Text section »
'''
Rowan douglas williams almost died not long after birth. The future Archbishop caught meningitis in February 1952, four months before his second birthday, and was thought lucky to have survived. He remained a sickly child, walking with a limp for a decade or so afterwards. The loss of hearing in his left ear was permanent. When the worst of the trouble subsided, doctors advised that his life should be made as easy as possible. Williams says that this placed a heavy burden on his parents, Delphine and Aneurin. ‘He might have turned out spoilt, especially being an only child,’ according to John Walters, a Swansea-based priest and lifelong friend. ‘But the reverse was true. I think it helps explain Rowan’s compassion.’ The ordeal has stopped him from ever cycling or driving (but not from cultivating a fine singing voice), and accounts for something about Williams’ posture. In conversation he habitually twists his head as an aid to hearing. This reinforces the sense that he listens well.
Aneurin Williams, an engineer employed by the Ministry of Works, was one generation away from the mines. His wife came from a farming background. At the beginning of the 1950s they lived in Ystradgynlais, a village at the top of the Swansea valley. Then as now, the area was heavily Welsh-speaking; in contrast to today, many upwardly mobile families chose to speak English. The Williamses were an example: Delphine, especially, had ambitions for Rowan, and one result was that he didn’t acquire competent Welsh until his forties. Native speakers now describe his command of the language as impressive.
The family moved with Aneurin’s job — to Cardiff in 1953, and back to Swansea seven years later. Their long-term home was a modest house in Oystermouth, a suburb on the western edge of the bay. At this point they belonged to the Presbyterian Church of Wales, but the allegiance wasn’t unwavering. When their ten-year-old son came home one day asking if they could join the local Anglican congregation, Mr and Mrs Williams didn’t object.
All Saints’, Oystermouth, stands halfway up a hill with long views across Swansea and the surrounding sea. The original church (now the southern side of the building) was medieval; the nave and north aisle were added in the 1860s. A huge triptych depicting the Nativity dominates the interior, and the style of worship reflects a solid but not extravagant strain of Anglo-Catholicism. Going to sung Eucharists there must have astonished a child raised in the monochrome atmosphere of Calvinistic Methodism. John Walters draws a tongue-in-cheek parallel between the Williams family and the Russian envoys in eleventh-century Constantinople. Dazzled by the splendour of Byzantine worship, they instantly decided that Orthodoxy should become the new faith of the Slavs.
'''
Request 1 » In the Rowan Williams text, what illness did he catch in February 1952?
Request 2 » Return the stretch of the Rowan Williams text from "The family moved" through "Williams didn’t object.", copied word for word.

Data lines »
'''
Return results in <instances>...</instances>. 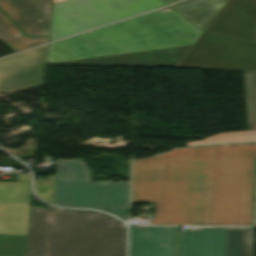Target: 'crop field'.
<instances>
[{"mask_svg": "<svg viewBox=\"0 0 256 256\" xmlns=\"http://www.w3.org/2000/svg\"><path fill=\"white\" fill-rule=\"evenodd\" d=\"M256 144L175 149L133 160L132 203L155 225H253Z\"/></svg>", "mask_w": 256, "mask_h": 256, "instance_id": "crop-field-1", "label": "crop field"}, {"mask_svg": "<svg viewBox=\"0 0 256 256\" xmlns=\"http://www.w3.org/2000/svg\"><path fill=\"white\" fill-rule=\"evenodd\" d=\"M201 33L157 11L50 44L47 64L174 67Z\"/></svg>", "mask_w": 256, "mask_h": 256, "instance_id": "crop-field-2", "label": "crop field"}, {"mask_svg": "<svg viewBox=\"0 0 256 256\" xmlns=\"http://www.w3.org/2000/svg\"><path fill=\"white\" fill-rule=\"evenodd\" d=\"M126 228L94 211L31 208L27 256H125Z\"/></svg>", "mask_w": 256, "mask_h": 256, "instance_id": "crop-field-3", "label": "crop field"}, {"mask_svg": "<svg viewBox=\"0 0 256 256\" xmlns=\"http://www.w3.org/2000/svg\"><path fill=\"white\" fill-rule=\"evenodd\" d=\"M55 205L102 209L127 220L128 183L91 182L82 159L57 160Z\"/></svg>", "mask_w": 256, "mask_h": 256, "instance_id": "crop-field-4", "label": "crop field"}, {"mask_svg": "<svg viewBox=\"0 0 256 256\" xmlns=\"http://www.w3.org/2000/svg\"><path fill=\"white\" fill-rule=\"evenodd\" d=\"M164 6L162 0H67L54 5L50 42Z\"/></svg>", "mask_w": 256, "mask_h": 256, "instance_id": "crop-field-5", "label": "crop field"}, {"mask_svg": "<svg viewBox=\"0 0 256 256\" xmlns=\"http://www.w3.org/2000/svg\"><path fill=\"white\" fill-rule=\"evenodd\" d=\"M175 68L256 70V43L204 31Z\"/></svg>", "mask_w": 256, "mask_h": 256, "instance_id": "crop-field-6", "label": "crop field"}, {"mask_svg": "<svg viewBox=\"0 0 256 256\" xmlns=\"http://www.w3.org/2000/svg\"><path fill=\"white\" fill-rule=\"evenodd\" d=\"M17 181H30L18 174ZM31 191L0 182V256H26Z\"/></svg>", "mask_w": 256, "mask_h": 256, "instance_id": "crop-field-7", "label": "crop field"}, {"mask_svg": "<svg viewBox=\"0 0 256 256\" xmlns=\"http://www.w3.org/2000/svg\"><path fill=\"white\" fill-rule=\"evenodd\" d=\"M177 256H253V228L178 232Z\"/></svg>", "mask_w": 256, "mask_h": 256, "instance_id": "crop-field-8", "label": "crop field"}, {"mask_svg": "<svg viewBox=\"0 0 256 256\" xmlns=\"http://www.w3.org/2000/svg\"><path fill=\"white\" fill-rule=\"evenodd\" d=\"M46 46L0 59V92L16 93L42 85Z\"/></svg>", "mask_w": 256, "mask_h": 256, "instance_id": "crop-field-9", "label": "crop field"}, {"mask_svg": "<svg viewBox=\"0 0 256 256\" xmlns=\"http://www.w3.org/2000/svg\"><path fill=\"white\" fill-rule=\"evenodd\" d=\"M0 8L27 36H49L53 0H0Z\"/></svg>", "mask_w": 256, "mask_h": 256, "instance_id": "crop-field-10", "label": "crop field"}, {"mask_svg": "<svg viewBox=\"0 0 256 256\" xmlns=\"http://www.w3.org/2000/svg\"><path fill=\"white\" fill-rule=\"evenodd\" d=\"M206 30L254 42L256 0H230Z\"/></svg>", "mask_w": 256, "mask_h": 256, "instance_id": "crop-field-11", "label": "crop field"}, {"mask_svg": "<svg viewBox=\"0 0 256 256\" xmlns=\"http://www.w3.org/2000/svg\"><path fill=\"white\" fill-rule=\"evenodd\" d=\"M176 227H132L131 256H176Z\"/></svg>", "mask_w": 256, "mask_h": 256, "instance_id": "crop-field-12", "label": "crop field"}, {"mask_svg": "<svg viewBox=\"0 0 256 256\" xmlns=\"http://www.w3.org/2000/svg\"><path fill=\"white\" fill-rule=\"evenodd\" d=\"M244 95L248 131L220 133L188 146L256 141V71H244Z\"/></svg>", "mask_w": 256, "mask_h": 256, "instance_id": "crop-field-13", "label": "crop field"}, {"mask_svg": "<svg viewBox=\"0 0 256 256\" xmlns=\"http://www.w3.org/2000/svg\"><path fill=\"white\" fill-rule=\"evenodd\" d=\"M229 0H187L172 7L205 30Z\"/></svg>", "mask_w": 256, "mask_h": 256, "instance_id": "crop-field-14", "label": "crop field"}, {"mask_svg": "<svg viewBox=\"0 0 256 256\" xmlns=\"http://www.w3.org/2000/svg\"><path fill=\"white\" fill-rule=\"evenodd\" d=\"M0 41L14 53L48 42V38H28L0 12Z\"/></svg>", "mask_w": 256, "mask_h": 256, "instance_id": "crop-field-15", "label": "crop field"}, {"mask_svg": "<svg viewBox=\"0 0 256 256\" xmlns=\"http://www.w3.org/2000/svg\"><path fill=\"white\" fill-rule=\"evenodd\" d=\"M165 2H167L168 4L172 3V2H175V1H178V0H164ZM173 4V3H172Z\"/></svg>", "mask_w": 256, "mask_h": 256, "instance_id": "crop-field-16", "label": "crop field"}, {"mask_svg": "<svg viewBox=\"0 0 256 256\" xmlns=\"http://www.w3.org/2000/svg\"><path fill=\"white\" fill-rule=\"evenodd\" d=\"M61 1H64V0H54V4L58 3V2H61Z\"/></svg>", "mask_w": 256, "mask_h": 256, "instance_id": "crop-field-17", "label": "crop field"}, {"mask_svg": "<svg viewBox=\"0 0 256 256\" xmlns=\"http://www.w3.org/2000/svg\"><path fill=\"white\" fill-rule=\"evenodd\" d=\"M255 225H256V213H255Z\"/></svg>", "mask_w": 256, "mask_h": 256, "instance_id": "crop-field-18", "label": "crop field"}, {"mask_svg": "<svg viewBox=\"0 0 256 256\" xmlns=\"http://www.w3.org/2000/svg\"><path fill=\"white\" fill-rule=\"evenodd\" d=\"M255 42H256V40H255Z\"/></svg>", "mask_w": 256, "mask_h": 256, "instance_id": "crop-field-19", "label": "crop field"}]
</instances>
'''
Problem solution 1 » Meningitis.

Problem solution 2 »
The family moved with Aneurin’s job — to Cardiff in 1953, and back to Swansea seven years later. Their long-term home was a modest house in Oystermouth, a suburb on the western edge of the bay. At this point they belonged to the Presbyterian Church of Wales, but the allegiance wasn’t unwavering. When their ten-year-old son came home one day asking if they could join the local Anglican congregation, Mr and Mrs Williams didn’t object.